All around me my family were crumbling. I on the other hand went into shock. I remember looking at a nurse who had come to tell us Ella's condition and it was obvious she had been crying. I think that’s when it hit me.
They told me I could go and see her. Seeing your child helpless on a ventilator, with pricks all over her body where they had failed to get a line in to save her life was heart-breaking.
After Ella was transferred we were able to stay with her in ACORN house, accommodation for the parents of sick children. The first 48 hours were critical and they told me to expect more complications and a dip in her condition as she was so poorly. Ella was still fighting for her life and I felt completely helpless.

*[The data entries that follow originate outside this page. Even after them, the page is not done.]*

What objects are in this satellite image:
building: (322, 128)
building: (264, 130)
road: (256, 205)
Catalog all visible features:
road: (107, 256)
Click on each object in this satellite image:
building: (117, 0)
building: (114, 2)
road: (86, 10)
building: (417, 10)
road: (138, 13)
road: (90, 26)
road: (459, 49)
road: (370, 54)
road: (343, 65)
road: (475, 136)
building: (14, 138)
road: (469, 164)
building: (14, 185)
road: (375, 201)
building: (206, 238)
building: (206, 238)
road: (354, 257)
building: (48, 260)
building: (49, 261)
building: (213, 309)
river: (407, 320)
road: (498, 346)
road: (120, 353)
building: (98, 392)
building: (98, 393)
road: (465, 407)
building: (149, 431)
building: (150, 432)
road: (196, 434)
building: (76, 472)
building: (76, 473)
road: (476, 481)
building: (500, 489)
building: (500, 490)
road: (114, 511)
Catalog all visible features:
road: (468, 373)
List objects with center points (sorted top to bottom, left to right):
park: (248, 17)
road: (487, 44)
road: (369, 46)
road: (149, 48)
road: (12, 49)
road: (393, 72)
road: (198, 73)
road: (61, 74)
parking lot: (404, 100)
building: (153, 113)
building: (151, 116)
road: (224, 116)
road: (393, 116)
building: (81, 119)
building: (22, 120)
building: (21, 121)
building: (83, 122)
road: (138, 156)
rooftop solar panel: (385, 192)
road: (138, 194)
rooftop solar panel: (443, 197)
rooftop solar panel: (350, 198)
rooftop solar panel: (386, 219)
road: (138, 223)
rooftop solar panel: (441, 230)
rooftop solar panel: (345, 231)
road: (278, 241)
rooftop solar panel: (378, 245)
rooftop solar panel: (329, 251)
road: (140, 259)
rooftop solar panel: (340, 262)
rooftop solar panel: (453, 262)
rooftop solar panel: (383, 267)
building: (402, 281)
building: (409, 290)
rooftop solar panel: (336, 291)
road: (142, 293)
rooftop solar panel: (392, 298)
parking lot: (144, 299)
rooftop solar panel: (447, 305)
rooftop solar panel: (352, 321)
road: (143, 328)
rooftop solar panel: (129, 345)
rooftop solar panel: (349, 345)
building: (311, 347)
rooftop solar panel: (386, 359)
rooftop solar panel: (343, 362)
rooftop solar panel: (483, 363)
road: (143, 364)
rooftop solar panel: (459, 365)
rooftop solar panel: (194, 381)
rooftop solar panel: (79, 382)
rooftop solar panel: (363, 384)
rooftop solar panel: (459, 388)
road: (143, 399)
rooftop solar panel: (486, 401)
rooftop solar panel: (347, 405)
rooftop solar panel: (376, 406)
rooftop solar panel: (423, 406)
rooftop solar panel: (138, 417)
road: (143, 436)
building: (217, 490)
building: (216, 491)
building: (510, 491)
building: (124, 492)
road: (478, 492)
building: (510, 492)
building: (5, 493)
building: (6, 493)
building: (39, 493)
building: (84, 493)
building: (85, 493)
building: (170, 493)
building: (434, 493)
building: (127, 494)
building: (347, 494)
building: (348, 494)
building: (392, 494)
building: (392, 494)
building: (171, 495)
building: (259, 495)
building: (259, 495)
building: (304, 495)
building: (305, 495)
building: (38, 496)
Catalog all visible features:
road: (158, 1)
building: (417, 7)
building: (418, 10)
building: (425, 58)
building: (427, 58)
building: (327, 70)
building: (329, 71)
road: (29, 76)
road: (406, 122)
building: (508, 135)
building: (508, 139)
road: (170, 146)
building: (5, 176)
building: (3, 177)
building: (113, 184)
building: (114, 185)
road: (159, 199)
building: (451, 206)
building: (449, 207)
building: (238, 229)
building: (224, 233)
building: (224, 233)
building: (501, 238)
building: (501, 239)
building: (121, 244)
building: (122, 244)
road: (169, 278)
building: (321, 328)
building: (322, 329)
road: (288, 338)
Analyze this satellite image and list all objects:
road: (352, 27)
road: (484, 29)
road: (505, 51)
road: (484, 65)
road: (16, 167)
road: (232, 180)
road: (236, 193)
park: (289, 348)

The next day she was given a blood transfusion and once her blood pressure had sorted itself out she was stabilised. I will never forget the relief I felt when, after 48 hours of no further setbacks, I was finally told that my Ella was going to make it.”
Road to recovery
“She stayed on the ventilator for 12 days, ticking every box she was supposed to and getting stronger each day. The fluid she had been injected with to keep her alive caused her to swell up to nearly double her size. She was very weak but I was so happy to finally be able to hold my little girl in my arms again after everything she had gone through.
By the time she came off the ventilator she had finished her antibiotics and after three days on the ward we were able to take her home. She was very weak and her legs were covered in special plasters as the bruising on her knees and thigh were now blistering. Ten weeks after contracting meningitis, my daughter became stronger still and took her first steps. This was amazing after all her little legs had gone through with the septicaemia.
It’s coming up to a year now and Ella continues to prove she’s a fighter. She still struggles sleeping in her own bed - she was terrified of her bedroom and being alone when she first came home and still isn't happy unless she's sleeping with someone she loves.”
An inspiration to us all
“The consultant who saved Ella’s life continues to be amazed at her progress and told us that Ella was the poorliest child she has ever witnessed in 10 years working for the NHS. We don't know for sure if she will have any long-term effects. She still attends regular hearing tests and so far there's not been a problem. I sometimes think she struggles with her concentration and temper, but she’s nearly 2 so it could just be her age!
Ella is our little inspiration and every day I think how proud I am of her. She's beaten the odds and I hope her story brings hope to others who have fought this disease and to their loved ones – it’s a disease that affects us too and is something that I don't think I will ever be 100% over.
This experience has changed me for the better. It’s made me stronger and it’s proved my daughter’s strong too. Reading others’ experiences and speaking to someone on the Meningitis Now helpline has been amazing – it’s helped me to understand my emotions and realise that I’m not alone in this experience.”